**Yang Akan Dikerjakan:**
1) Menurut teks tentang tahun baru Hijriah, di kota mana Daulat Islamiyah berdiri?
2) Ringkaslah teks tentang tahun baru Hijriah dalam dua kalimat.
3) Tuliskan ulang dengan persis bagian teks tentang tahun baru Hijriah, mulai dari "وَيَقُولُونَ سُبْحَانَ رَبِّنَا" dan berakhir pada "mereka bertambah khusyuk.".

**Potongan Teks:**
___

Minggu, 27 November 2011

MENYONGSONG TAHUN BARU HIJRIAH 1433


   Kita baru saja  membuka pintu gerbang tahun baru Islam tahun Hijrah tahun berdirinya Daulat Islamiyah di Madinah  tgl 12 Rabiulawal bertepatan dengan      16 Juli 622 M = 1389 tahun silam kalau hitangan tahun Hijrah = 1433 tahun silam. Kenyataan kita lihat ketika jatuh tanggal 1 Muharram 1432 umat Islam tak terkesima tapi ketika jatuh tahun baru 2011 M manusia begitu meriah menyambutnya dengan gegap gempita, ada acara di TV ada di lapangan ada kelompok suku membuat acara tertentu untuk menyambut tahun baru tersebut. Tahun baru Masehi sudah mendunia menjadi milik umat Manusia. Kaum Muslimin juga merasa tahun baru Masehi itu adalah bagian dari kehidupan berbudaya malah mereka melupakan tahun baru Islam padahal ia kaum Muslimin. Betapa jauhnya sudah umat menelantarkan Agamanya, keyakinannya, menelantarkan Pedoman hidupnya yaitu Al-Quran yang pesannya :

Katakanlah: "Berimanlah kamu kepadanya atau tidak usah beriman (sama saja bagi Allah). Sesungguhnya orang-orang yang diberi pengetahuan sebelumnya apabila Al Qur'an dibacakan kepada mereka, mereka menyungkur atas muka mereka sambil bersujud,
قُلْ آمِنُوا بِهِ أَوْ لا تُؤْمِنُوا إِنَّ الَّذِينَ أُوتُوا الْعِلْمَ مِنْ قَبْلِهِ إِذَا يُتْلَى عَلَيْهِمْ يَخِرُّونَ لِلأذْقَانِ سُجَّدًا
107
dan mereka berkata: "Maha Suci Tuhan kami; sesungguhnya janji Tuhan kami pasti dipenuhi".
وَيَقُولُونَ سُبْحَانَ رَبِّنَا إِنْ كَانَ وَعْدُ رَبِّنَا لَمَفْعُولا
108
Dan mereka menyungkur atas muka mereka sambil menangis dan mereka bertambah khusyuk.

___

(Isi halaman hasil transkripsi)
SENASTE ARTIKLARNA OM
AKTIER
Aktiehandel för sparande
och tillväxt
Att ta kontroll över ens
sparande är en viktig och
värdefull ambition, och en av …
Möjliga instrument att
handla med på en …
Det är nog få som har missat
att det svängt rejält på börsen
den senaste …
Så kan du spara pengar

___

**Jawaban per Tugas:**
1) Madinah.

2) Saat 1 Muharram 1432 tiba, umat Islam tidak terkesima, padahal tahun baru 2011 M disambut dengan meriah lewat berbagai acara di TV, di lapangan, dan oleh kelompok suku. Kaum Muslimin menganggap tahun baru Masehi bagian dari kehidupan berbudaya hingga melupakan tahun baru Islam, dan teks menilai hal itu sebagai tanda umat menelantarkan agama serta Al-Quran, yang pesannya kemudian dikutip.

3)
وَيَقُولُونَ سُبْحَانَ رَبِّنَا إِنْ كَانَ وَعْدُ رَبِّنَا لَمَفْعُولا
108
Dan mereka menyungkur atas muka mereka sambil menangis dan mereka bertambah khusyuk.